Estratto della fonte:
* * * * * * *

Arezzo, Bibliotheca Aretina, 2011, pp. 245, € 18
ISBN 978-88-903255-4-0

Se c’è un teatro negletto dagli studi specialistici, questo è il teatro della Rivoluzione francese. Scarsa, e per lo più datata, la letteratura scientifica che ha tentato non si dice di approfondirlo, ma quantomeno di inventariarlo sugli scaffali delle discipline dello spettacolo. Un silenzio protrattosi fino alle monografie di Giovanna Trisolini (1984) e di René Tarin (1998), che, con il convegno di studi organizzato a Vicenza in occasione del bicentenario della Rivoluzione (1989), hanno riportato sotto i riflettori un capitolo ingiustamente trascurato della storia del teatro.

 

Ed è utile non dimenticare, in una prospettiva contestuale, sia il “classico” volume di Mona Ozouf sulla festa rivoluzionaria (1976), che i contributi raccolti negli atti (a cura di Paolo Bosisio) del congresso internazionale milanese dedicato nel 1989 a Lo spettacolo nella Rivoluzione francese.

* * * * * * *

Materiale di studio:
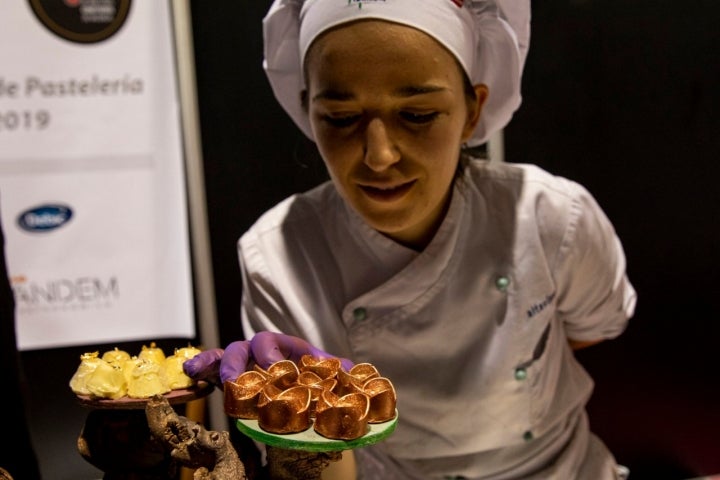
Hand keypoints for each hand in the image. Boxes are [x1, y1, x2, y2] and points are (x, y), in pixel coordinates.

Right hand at [183, 332, 353, 383]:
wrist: (292, 380)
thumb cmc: (304, 373)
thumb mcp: (318, 371)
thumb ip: (331, 369)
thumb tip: (348, 367)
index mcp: (286, 345)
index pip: (280, 344)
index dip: (275, 355)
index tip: (274, 370)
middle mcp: (263, 348)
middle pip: (251, 346)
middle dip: (245, 361)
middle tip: (241, 379)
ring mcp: (244, 358)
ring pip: (230, 354)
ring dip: (220, 364)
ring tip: (211, 374)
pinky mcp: (228, 370)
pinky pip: (212, 363)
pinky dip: (202, 364)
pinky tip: (190, 371)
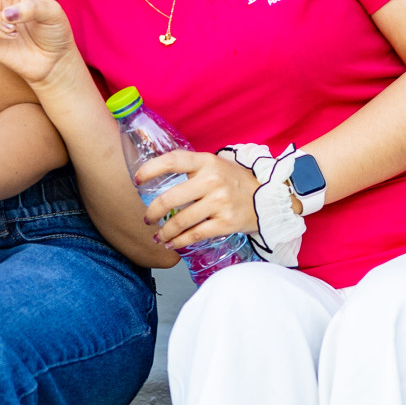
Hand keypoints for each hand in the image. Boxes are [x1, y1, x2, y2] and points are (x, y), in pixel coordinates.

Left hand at [137, 151, 259, 251]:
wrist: (269, 198)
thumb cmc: (233, 180)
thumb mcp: (214, 165)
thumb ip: (190, 167)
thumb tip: (154, 174)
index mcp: (206, 162)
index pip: (172, 161)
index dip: (150, 169)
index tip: (136, 180)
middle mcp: (212, 180)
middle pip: (170, 198)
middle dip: (153, 211)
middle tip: (147, 218)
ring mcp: (220, 202)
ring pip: (181, 220)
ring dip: (164, 231)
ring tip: (157, 235)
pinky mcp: (226, 222)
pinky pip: (195, 234)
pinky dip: (179, 241)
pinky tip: (171, 243)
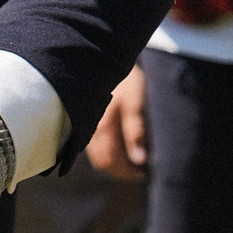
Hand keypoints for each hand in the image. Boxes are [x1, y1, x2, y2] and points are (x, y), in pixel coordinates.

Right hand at [85, 65, 148, 180]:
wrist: (108, 59)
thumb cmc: (128, 80)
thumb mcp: (136, 104)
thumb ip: (136, 132)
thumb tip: (140, 159)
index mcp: (103, 128)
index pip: (112, 161)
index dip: (128, 172)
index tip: (145, 173)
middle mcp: (91, 129)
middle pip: (103, 162)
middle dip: (121, 172)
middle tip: (141, 173)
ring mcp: (87, 126)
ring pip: (98, 155)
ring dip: (115, 164)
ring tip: (134, 163)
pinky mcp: (88, 120)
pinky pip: (95, 146)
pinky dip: (108, 153)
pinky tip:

* * * * * * *

Esercizio: Riprendi il testo sul teatro della Rivoluzione francese e prosegui dopo la sua ultima frase.

Svolgimento:
 

Il volume di Barbara Innocenti, uscito per le edizioni della Bibliotheca Aretina, offre un contributo a più livelli proficuo. Non solo e non tanto in quanto esso si pone come risarcimento di una lacuna storiografica; ché limitarlo a questo sarebbe riduttivo. Si pensi agli ambiziosi intenti dell’autrice, dichiarati fin dalla Introduzione, che si prefiggono la riconsiderazione critica e metodologicamente aggiornata del teatro rivoluzionario mediante il superamento dei pregiudizi che ne hanno deformato la visione.

 

Una “missione” tutt’altro che scontata. I drammi francesi degli anni 1789-1794, tumulati sotto il giogo del giudizio classicista ottocentesco, sono stati a lungo classificati come mostri privi di decorum e schiavi della stessa ideologia che li ha partoriti. Oppure, nel migliore dei casi, sono stati liquidati come curiosità da mettere agli atti e dimenticare in fretta. In breve: inquietanti «alterità», guardate a distanza non senza una punta di imbarazzo.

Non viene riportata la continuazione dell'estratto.